### Exercise brief
Copy out the lines word for word, beginning with the line that contains "00:00-03:00: median 4.06, box" and ending with the final line.

──────────────────────────────

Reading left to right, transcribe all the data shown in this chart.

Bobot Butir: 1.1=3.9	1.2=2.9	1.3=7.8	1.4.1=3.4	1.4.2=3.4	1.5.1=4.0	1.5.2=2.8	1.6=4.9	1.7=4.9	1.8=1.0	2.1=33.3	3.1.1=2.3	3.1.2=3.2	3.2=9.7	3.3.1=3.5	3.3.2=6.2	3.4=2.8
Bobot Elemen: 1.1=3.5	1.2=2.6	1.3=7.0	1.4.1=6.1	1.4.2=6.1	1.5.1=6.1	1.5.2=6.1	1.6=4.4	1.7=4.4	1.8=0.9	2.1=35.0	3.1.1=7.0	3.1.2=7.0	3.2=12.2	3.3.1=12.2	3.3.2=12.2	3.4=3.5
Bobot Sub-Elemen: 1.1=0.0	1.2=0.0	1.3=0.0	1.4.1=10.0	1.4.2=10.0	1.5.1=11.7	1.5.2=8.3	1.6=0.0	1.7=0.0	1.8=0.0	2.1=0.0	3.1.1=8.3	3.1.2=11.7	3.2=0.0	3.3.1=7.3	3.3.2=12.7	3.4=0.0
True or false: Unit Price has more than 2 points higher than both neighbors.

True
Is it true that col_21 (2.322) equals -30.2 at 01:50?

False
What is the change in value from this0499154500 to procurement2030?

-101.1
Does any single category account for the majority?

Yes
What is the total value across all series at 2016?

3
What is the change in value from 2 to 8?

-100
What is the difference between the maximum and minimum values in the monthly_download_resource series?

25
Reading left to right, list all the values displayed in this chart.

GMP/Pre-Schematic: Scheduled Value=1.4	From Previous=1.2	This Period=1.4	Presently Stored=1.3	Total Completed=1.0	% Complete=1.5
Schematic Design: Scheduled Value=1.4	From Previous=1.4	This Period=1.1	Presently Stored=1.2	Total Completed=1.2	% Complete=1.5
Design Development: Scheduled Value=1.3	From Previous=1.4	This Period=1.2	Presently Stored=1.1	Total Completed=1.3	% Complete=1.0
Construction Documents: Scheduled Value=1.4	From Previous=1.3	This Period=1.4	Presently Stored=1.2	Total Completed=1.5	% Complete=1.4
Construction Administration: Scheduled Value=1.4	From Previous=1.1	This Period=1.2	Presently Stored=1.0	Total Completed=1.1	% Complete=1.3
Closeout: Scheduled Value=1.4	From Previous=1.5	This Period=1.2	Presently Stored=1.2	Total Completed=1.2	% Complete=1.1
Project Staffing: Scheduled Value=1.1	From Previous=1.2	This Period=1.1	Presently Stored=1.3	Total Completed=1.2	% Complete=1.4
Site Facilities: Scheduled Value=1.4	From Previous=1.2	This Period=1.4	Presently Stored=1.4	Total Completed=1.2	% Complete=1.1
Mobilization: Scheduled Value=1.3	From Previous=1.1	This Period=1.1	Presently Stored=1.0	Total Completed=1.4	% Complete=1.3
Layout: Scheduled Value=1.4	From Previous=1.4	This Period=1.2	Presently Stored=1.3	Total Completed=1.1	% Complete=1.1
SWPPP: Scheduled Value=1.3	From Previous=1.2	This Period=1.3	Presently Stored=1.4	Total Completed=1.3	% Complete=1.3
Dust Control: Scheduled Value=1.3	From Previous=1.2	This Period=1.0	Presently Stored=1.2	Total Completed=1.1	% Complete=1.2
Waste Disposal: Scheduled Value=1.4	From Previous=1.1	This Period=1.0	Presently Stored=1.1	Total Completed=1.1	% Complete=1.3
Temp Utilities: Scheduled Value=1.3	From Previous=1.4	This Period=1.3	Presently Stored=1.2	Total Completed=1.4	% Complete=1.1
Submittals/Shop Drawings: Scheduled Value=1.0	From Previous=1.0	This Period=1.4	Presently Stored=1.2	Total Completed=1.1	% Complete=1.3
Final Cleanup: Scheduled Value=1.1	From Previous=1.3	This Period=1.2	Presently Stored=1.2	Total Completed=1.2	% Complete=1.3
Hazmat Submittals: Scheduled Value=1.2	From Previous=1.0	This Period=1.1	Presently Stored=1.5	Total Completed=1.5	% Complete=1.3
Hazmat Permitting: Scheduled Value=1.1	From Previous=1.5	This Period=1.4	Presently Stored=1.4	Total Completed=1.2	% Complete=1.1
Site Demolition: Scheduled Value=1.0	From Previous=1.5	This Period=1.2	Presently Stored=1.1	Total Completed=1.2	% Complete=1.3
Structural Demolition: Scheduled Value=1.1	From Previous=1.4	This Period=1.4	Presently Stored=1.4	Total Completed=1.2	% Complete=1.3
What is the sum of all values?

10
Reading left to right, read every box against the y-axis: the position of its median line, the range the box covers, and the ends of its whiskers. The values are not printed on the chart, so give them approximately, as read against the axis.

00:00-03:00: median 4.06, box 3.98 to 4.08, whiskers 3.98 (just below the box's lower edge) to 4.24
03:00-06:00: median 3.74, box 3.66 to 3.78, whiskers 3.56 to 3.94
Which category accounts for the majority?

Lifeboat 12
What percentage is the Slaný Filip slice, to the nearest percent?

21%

──────────────────────────────

### Answer to this exercise
00:00-03:00: median 4.06, box 3.98 to 4.08, whiskers 3.98 (just below the box's lower edge) to 4.24
03:00-06:00: median 3.74, box 3.66 to 3.78, whiskers 3.56 to 3.94
Which category accounts for the majority?

Lifeboat 12
What percentage is the Slaný Filip slice, to the nearest percent?

21%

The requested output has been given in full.